Renforcer le droit à l’image des enfants et leur vie privée face à certains parents qui les surexposent sur les réseaux sociaux ? Etienne, 19 ans, est convaincu de la « nécessité » de la proposition de loi, examinée au Sénat le 10 mai après une adoption en mars à l’Assemblée nationale, et qui entend introduire dans le code civil, la notion de « vie privée » de l’enfant dans la définition de l’autorité parentale. « Il y a beaucoup de parents qui affichent leurs enfants sur TikTok. Ils ne pensent pas forcément à mal mais on oublie le caractère public de ces vidéos et le fait qu’on peut se retrouver en trend [en tendance] sans rien avoir demandé. »
Pourtant, en ce qui le concerne, cet étudiant du Mans « [s’]en fiche » que ses parents aient pu poster plusieurs photos de lui plus jeune et des clichés de famille sur Instagram, « mais heureusement que [c’est] sur un compte paramétré en privé et réservé aux amis et aux proches ». Appartenant aux premières générations nées avec les réseaux sociaux, Etienne et plusieurs autres adolescents et jeunes adultes – contactés à travers un appel à témoignages – se sont confiés au Monde sur la façon dont ils gèrent leur image en ligne.
« J’ai un peu peur du jugement des autres »
« Il faudrait toujours l’accord de l’enfant avant de poster », tranche Yamina, 15 ans.

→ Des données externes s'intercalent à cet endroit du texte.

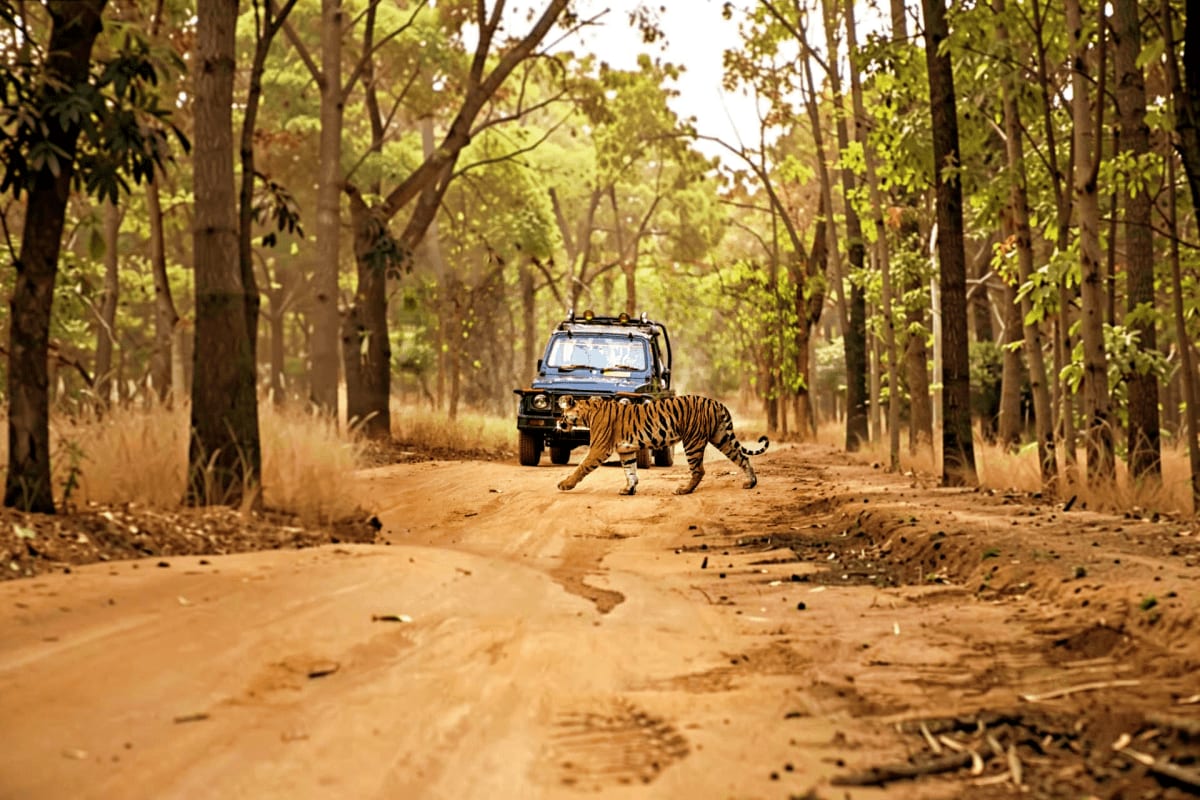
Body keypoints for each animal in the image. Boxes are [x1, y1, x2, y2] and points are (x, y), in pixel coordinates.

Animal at [555, 394, 769, 495]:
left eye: (562, 414)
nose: (557, 422)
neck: (587, 413)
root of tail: (715, 402)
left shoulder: (599, 448)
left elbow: (581, 467)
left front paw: (565, 484)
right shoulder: (626, 451)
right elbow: (630, 471)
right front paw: (629, 489)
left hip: (693, 441)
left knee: (699, 470)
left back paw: (684, 490)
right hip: (721, 437)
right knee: (742, 457)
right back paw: (750, 483)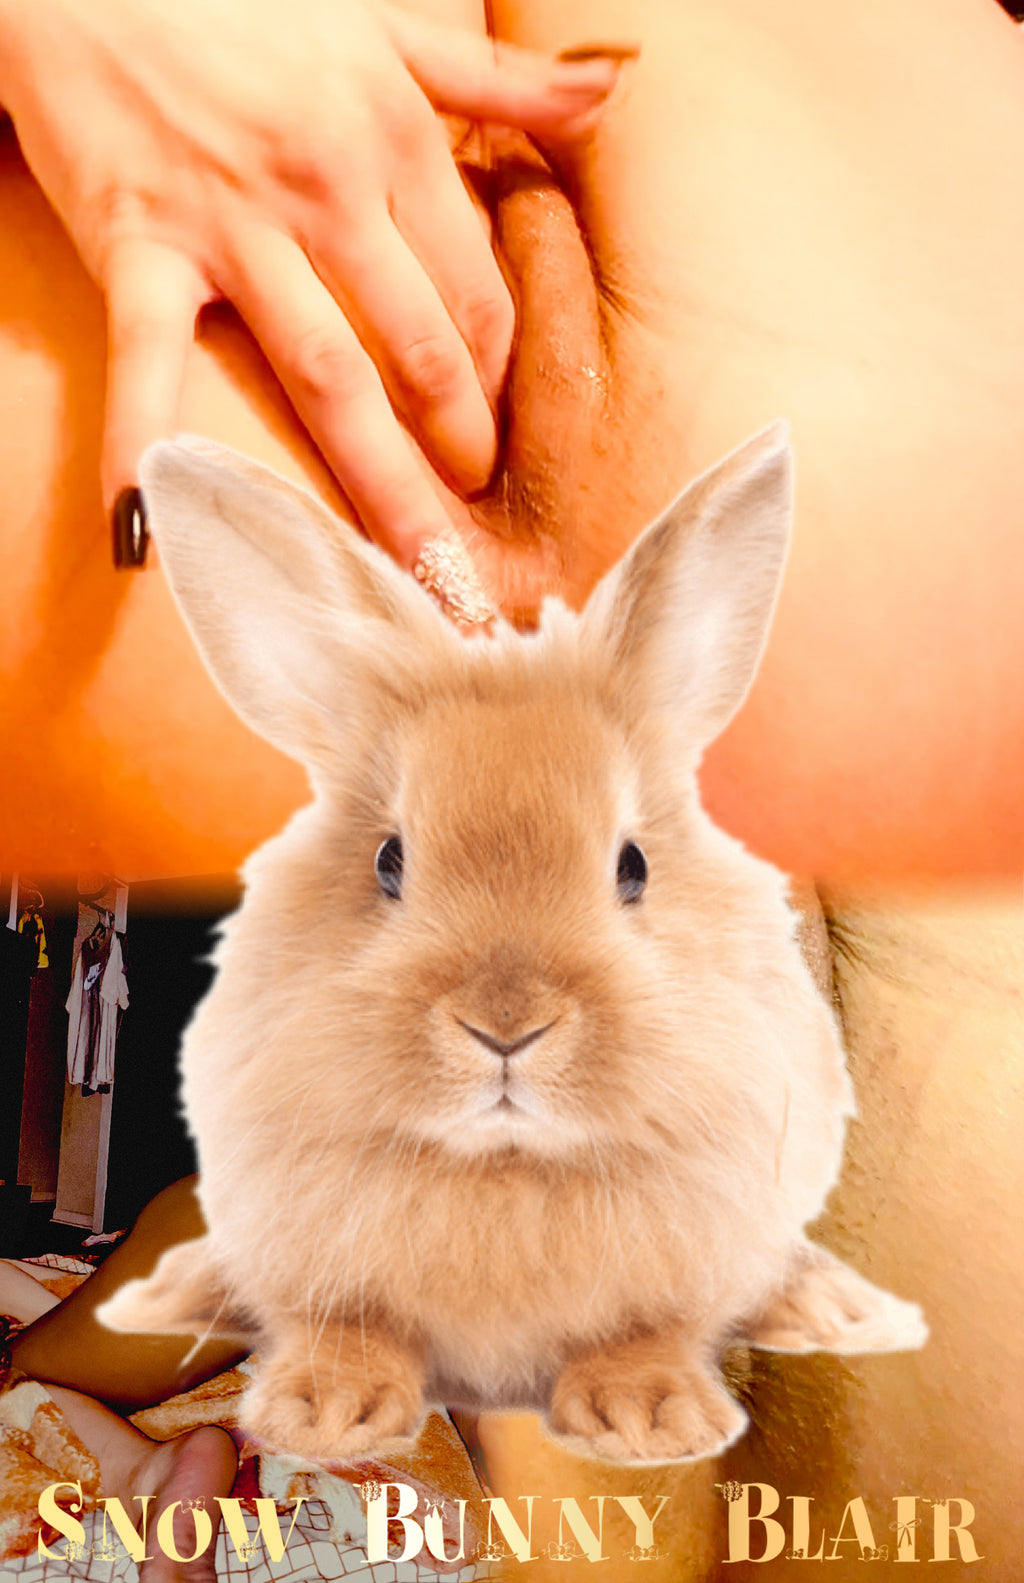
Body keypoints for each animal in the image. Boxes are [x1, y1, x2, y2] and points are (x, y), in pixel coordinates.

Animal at [98, 423, 926, 1465]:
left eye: (633, 865)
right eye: (389, 860)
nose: (505, 1024)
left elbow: (644, 1330)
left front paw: (647, 1419)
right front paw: (324, 1412)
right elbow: (350, 1324)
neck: (505, 1167)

Cette lycéenne de la région Centre-Val de Loire se rappelle que, plus petite, « cela ne la dérangeait pas trop » que sa mère partage des photos d’elle sur son compte Facebook. Mais « vers la quatrième, [elle ] lui a demandé plusieurs fois de cacher [sa] tête parce qu’[elle] n’aimai[t] pas ou ne [se] trouvai[t] pas très belle ».
Si ces négociations intrafamiliales peuvent se faire sans trop de protestations, ça n’a pas toujours été le cas pour Eloïse, 16 ans, lycéenne des alentours de Lyon : « Il y a eu certaines fois où mes parents mettaient en photo de profil des clichés de moi petite, notamment en maillot de bain. (…) J’ai eu un peu de difficulté au départ à leur demander de les retirer. » Souvent, en guise de réponse, les yeux ronds des parents ne voyant pas ce qu’il y a de grave, quand leur progéniture, elle, veut faire valoir son droit à l’image.
Un paradoxe, lorsque l’on entend Eloïse raconter la prudence de ses parents au moment de l’autoriser à ouvrir des comptes Instagram, Snapchat et TikTok. « J’ai eu mon premier téléphone en 6e, mais j’ai dû attendre 13 ans [âge plancher sur la plupart des plates-formes] pour avoir le droit d’aller sur les réseaux sociaux. » Une autorisation qui ne s’est pas spécialement accompagnée d’avertissements ou de grands discours. « Mais on m’a assez rapidement, à l’école, prévenue que les réseaux sociaux, c’était pas très hypersécurisant et qu’il fallait faire attention », explique Eloïse.